Digitalisierung und Automatisierung Beim Thema "Digitalisierung" klaffen Anspruch und Wirklichkeit in der Klinik teilweise noch weit auseinander. Hochmoderne Geräte auf der einen Seite liefern Unmengen von Daten. Auf der anderen Seite müssen sich Arzt und Ärztin immer noch Informationen aus einer Fülle von Notizzetteln zusammensuchen. Diese Daten bleiben für schnelle Entscheidungen oder eine Optimierung der Behandlung durch eine nachgelagerte Forschung ungenutzt, weil die entsprechenden Schnittstellen fehlen. Ziel ist es hier, alle relevanten Informationen gleichzeitig in einem elektronischen System bereitzustellen.
Ein aktuelles Projekt ist TEDIAS, das schon bei der Patientenaufnahme ansetzt und Routinearbeiten übernimmt. Das automatisierte System soll von Anfang an Struktur in die Daten bringen und mehr Zeit für die eigentliche Interaktion zwischen Arzt und Patient schaffen. Auch das Projekt ANIMMED wertet Datensätze mit den Methoden der KI aus. Untersuchungen zur Effizienzsteigerung von digitalen Prozessen und dem Nutzen von technologischen Entwicklungen sollen speziell kleinen und mittleren Unternehmen helfen, ihre Technologien schon in einem frühen Entwicklungsstadium unter realen Bedingungen einzuschätzen und entsprechend anzupassen.

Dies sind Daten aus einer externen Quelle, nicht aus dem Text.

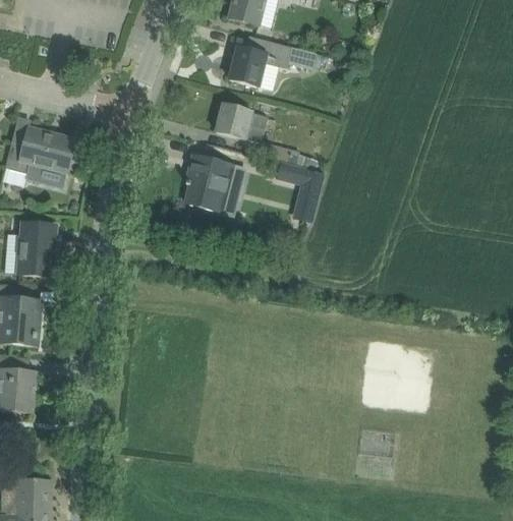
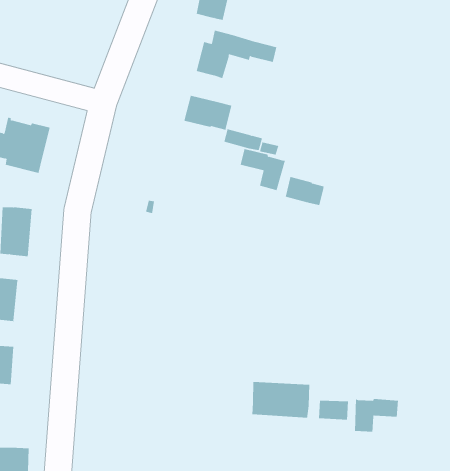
building: [185,156,235,213] -> none
building: none -> [285,176,325,206]
building: none -> [252,381,310,419]
building: none -> [354,398,398,432]

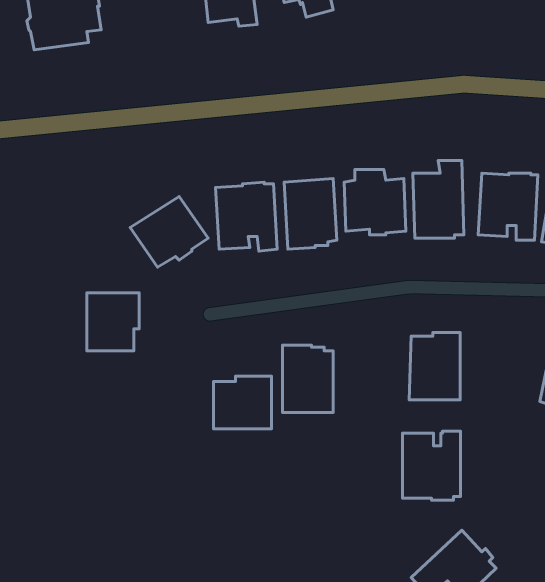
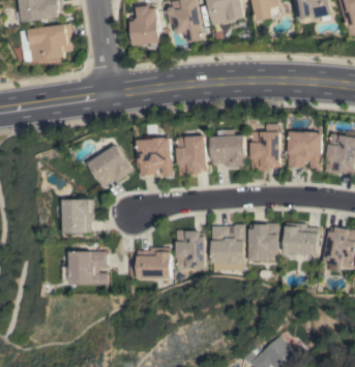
building: none -> [284,223,319,255]
building: none -> [62,252,108,285]
building: [403,431,461,500] -> [211,225,244,265]

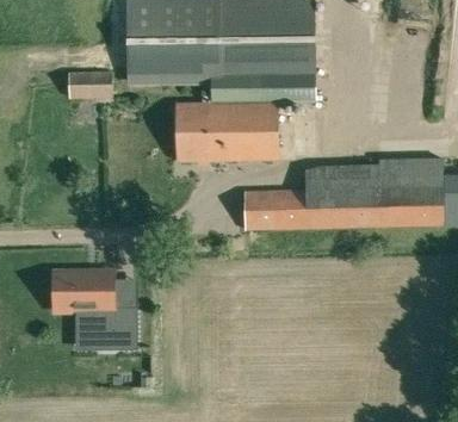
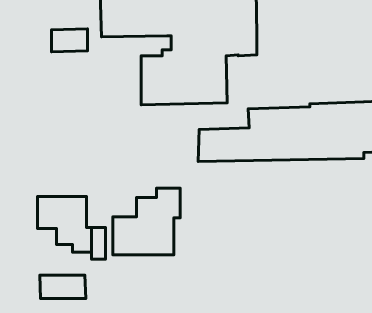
building: none -> [113,188,180,255]
building: none -> [40,275,86,298]

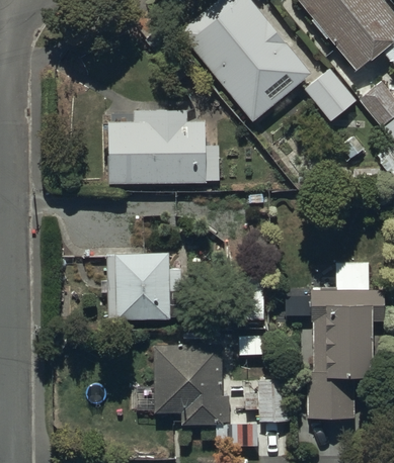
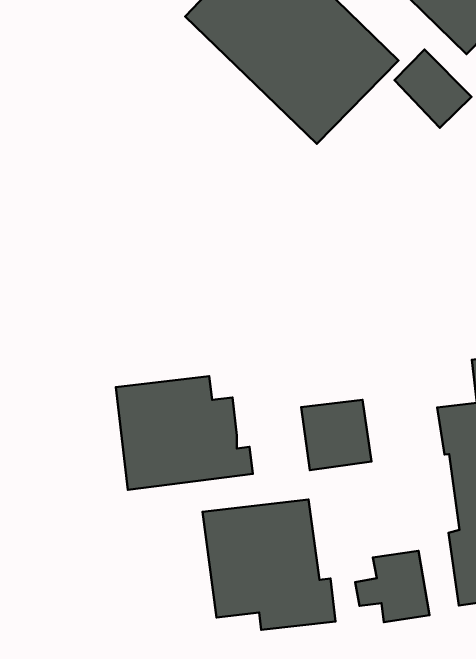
building: [108,111,220,184] -> none

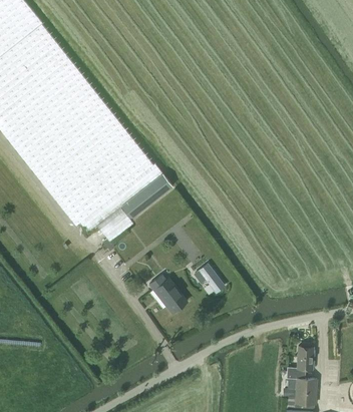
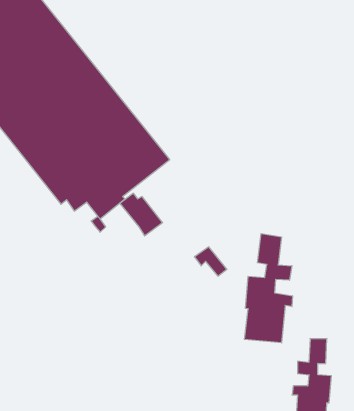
building: none -> [244,234,292,343]
building: [149,275,188,313] -> [120,193,163,236]

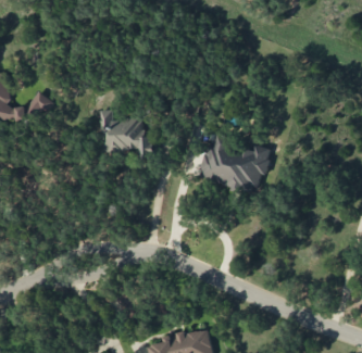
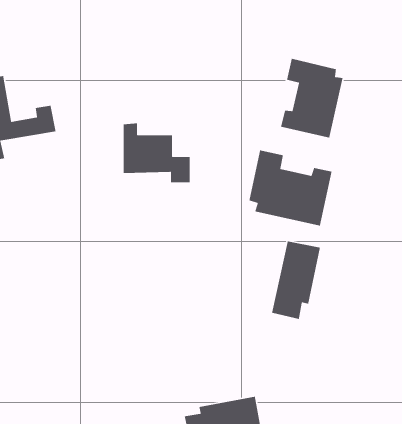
building: none -> [280,58,343,138]
building: none -> [271,240,321,320]

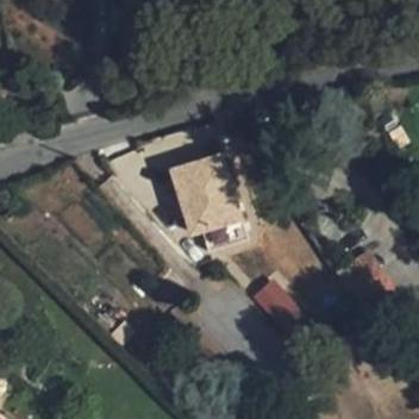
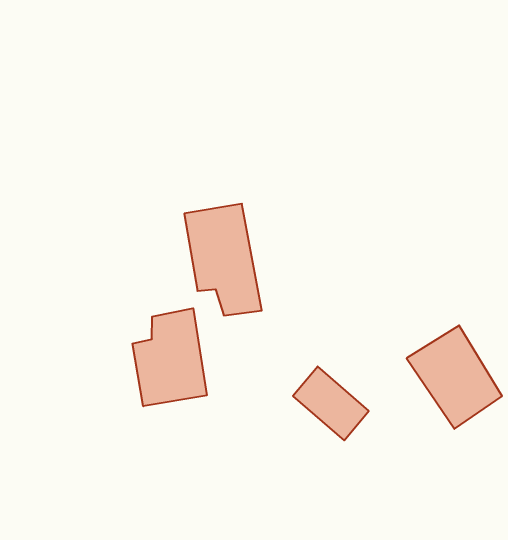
building: none -> [132,308,207,406]

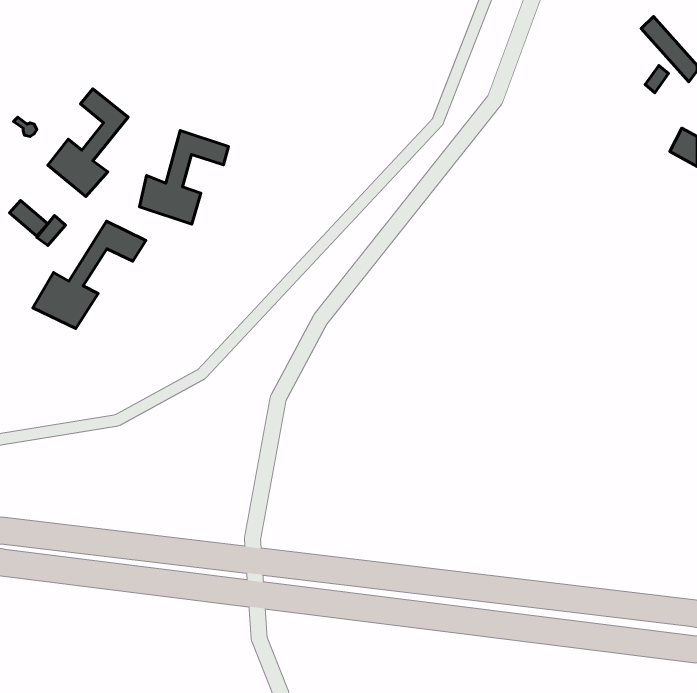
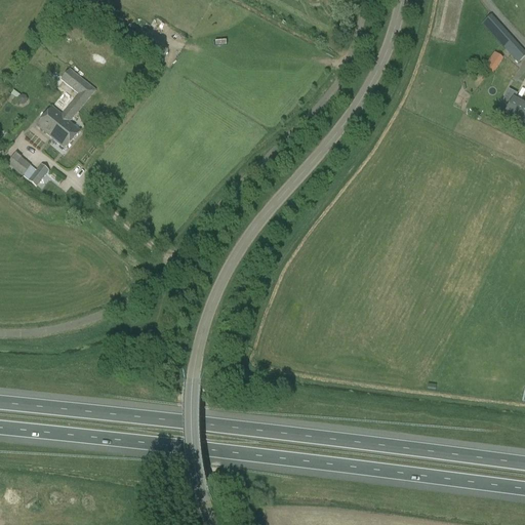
building: [140,130,228,224] -> none
building: [33,221,146,328] -> none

Schnelle Unterstützung im Notfall Aus der Abteilung Klinische Gesundheitstechnologien kommt nicht nur Hightech. Beim Virus Fighter Handbook, einer einfachen App für die Bedienung von Beatmungsgeräten in der Pandemie sowie einem kostengünstigen Infusionsset für Uganda, das Fehldosierungen vermeiden hilft, standen humanitäre Unterstützung und solidarische Kooperation im Vordergrund.